++++ Records for this exercise ++++

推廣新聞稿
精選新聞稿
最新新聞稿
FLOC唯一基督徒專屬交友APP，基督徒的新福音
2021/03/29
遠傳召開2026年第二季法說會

++++

### Required work:
Write each record above out again exactly as it reads.

### Answer to this problem:
推廣新聞稿
精選新聞稿
最新新聞稿
FLOC唯一基督徒專屬交友APP，基督徒的新福音
2021/03/29
遠傳召開2026年第二季法說會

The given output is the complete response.